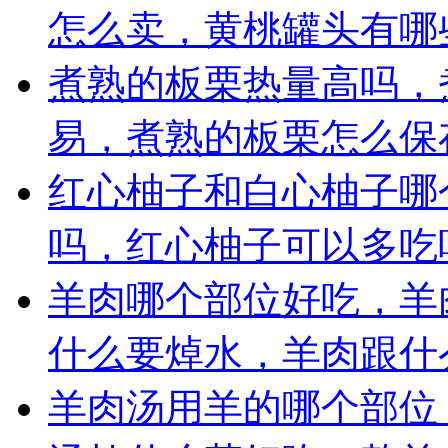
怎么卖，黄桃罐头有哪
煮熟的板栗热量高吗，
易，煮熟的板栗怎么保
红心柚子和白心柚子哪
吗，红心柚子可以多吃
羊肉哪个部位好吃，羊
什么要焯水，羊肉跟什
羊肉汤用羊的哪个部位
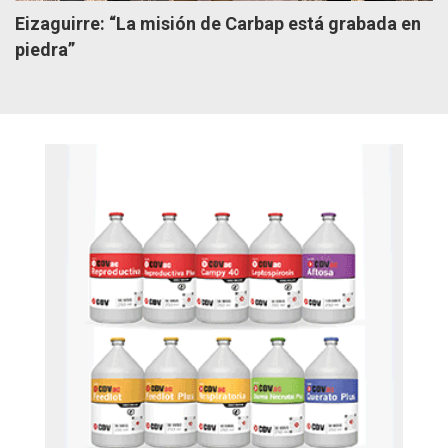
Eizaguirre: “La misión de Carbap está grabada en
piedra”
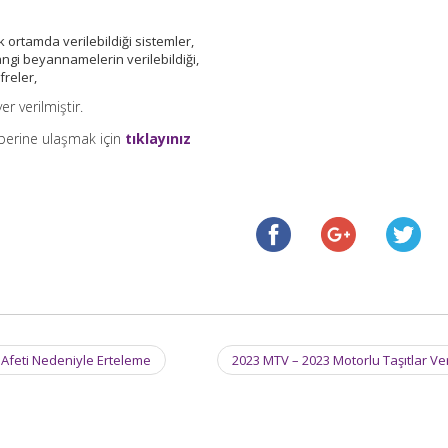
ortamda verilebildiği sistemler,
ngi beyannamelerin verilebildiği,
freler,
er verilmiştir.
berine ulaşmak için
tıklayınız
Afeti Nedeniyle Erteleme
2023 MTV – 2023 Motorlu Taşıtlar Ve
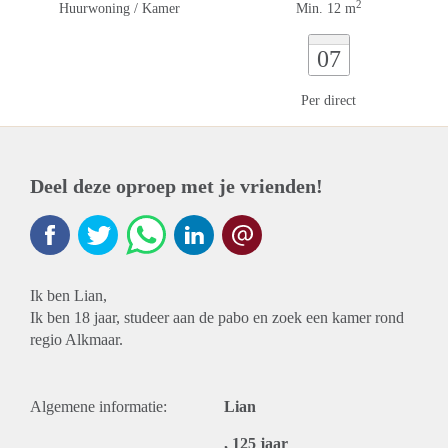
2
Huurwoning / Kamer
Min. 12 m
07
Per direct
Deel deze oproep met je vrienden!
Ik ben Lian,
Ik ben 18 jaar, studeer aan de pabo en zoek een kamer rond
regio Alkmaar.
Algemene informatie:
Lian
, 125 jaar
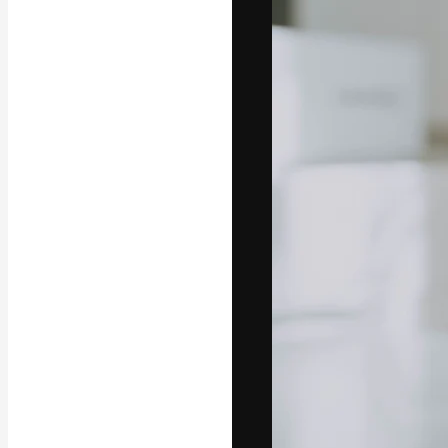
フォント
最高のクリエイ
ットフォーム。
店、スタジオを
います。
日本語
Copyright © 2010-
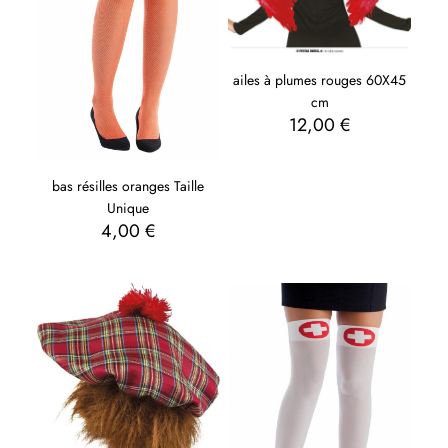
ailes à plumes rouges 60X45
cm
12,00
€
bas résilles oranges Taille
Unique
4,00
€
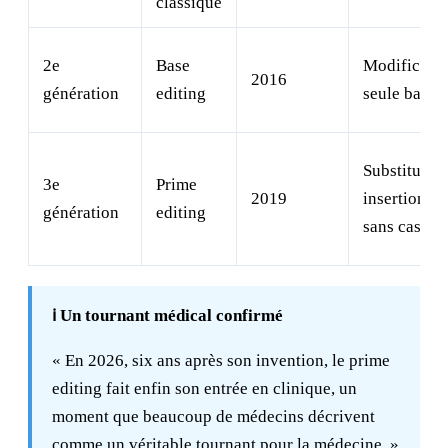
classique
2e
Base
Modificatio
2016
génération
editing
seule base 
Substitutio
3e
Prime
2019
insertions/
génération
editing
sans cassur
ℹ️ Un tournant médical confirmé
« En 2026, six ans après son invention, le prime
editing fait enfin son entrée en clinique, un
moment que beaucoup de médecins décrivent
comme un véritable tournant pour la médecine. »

■ TASK STATEMENT ■
Each entry above should be copied exactly. The pictures should not.

■ EXERCISE RESPONSE ■
怎么卖，黄桃罐头有哪
煮熟的板栗热量高吗，
易，煮熟的板栗怎么保
红心柚子和白心柚子哪
吗，红心柚子可以多吃
羊肉哪个部位好吃，羊
什么要焯水，羊肉跟什
羊肉汤用羊的哪个部位
Eizaguirre: “La misión de Carbap está grabada en
piedra”
ortamda verilebildiği sistemler,
ngi beyannamelerin verilebildiği,
freler,
er verilmiştir.
berine ulaşmak için
tıklayınız
Afeti Nedeniyle Erteleme
2023 MTV – 2023 Motorlu Taşıtlar Ve
2
Huurwoning / Kamer
Min. 12 m
07
Per direct
Deel deze oproep met je vrienden!
Ik ben Lian,
Ik ben 18 jaar, studeer aan de pabo en zoek een kamer rond
regio Alkmaar.
Algemene informatie:
Lian
, 125 jaar
フォント
最高のクリエイ
ットフォーム。
店、スタジオを
います。
日本語
Copyright © 2010-
ailes à plumes rouges 60X45
cm
12,00
€
bas résilles oranges Taille
Unique
4,00
€
classique
2e
Base
Modificatio
2016
génération
editing
seule base 
Substitutio
3e
Prime
2019
insertions/
génération
editing
sans cassur
ℹ️ Un tournant médical confirmé
« En 2026, six ans après son invention, le prime
editing fait enfin son entrée en clinique, un
moment que beaucoup de médecins décrivent
comme un véritable tournant pour la médecine. »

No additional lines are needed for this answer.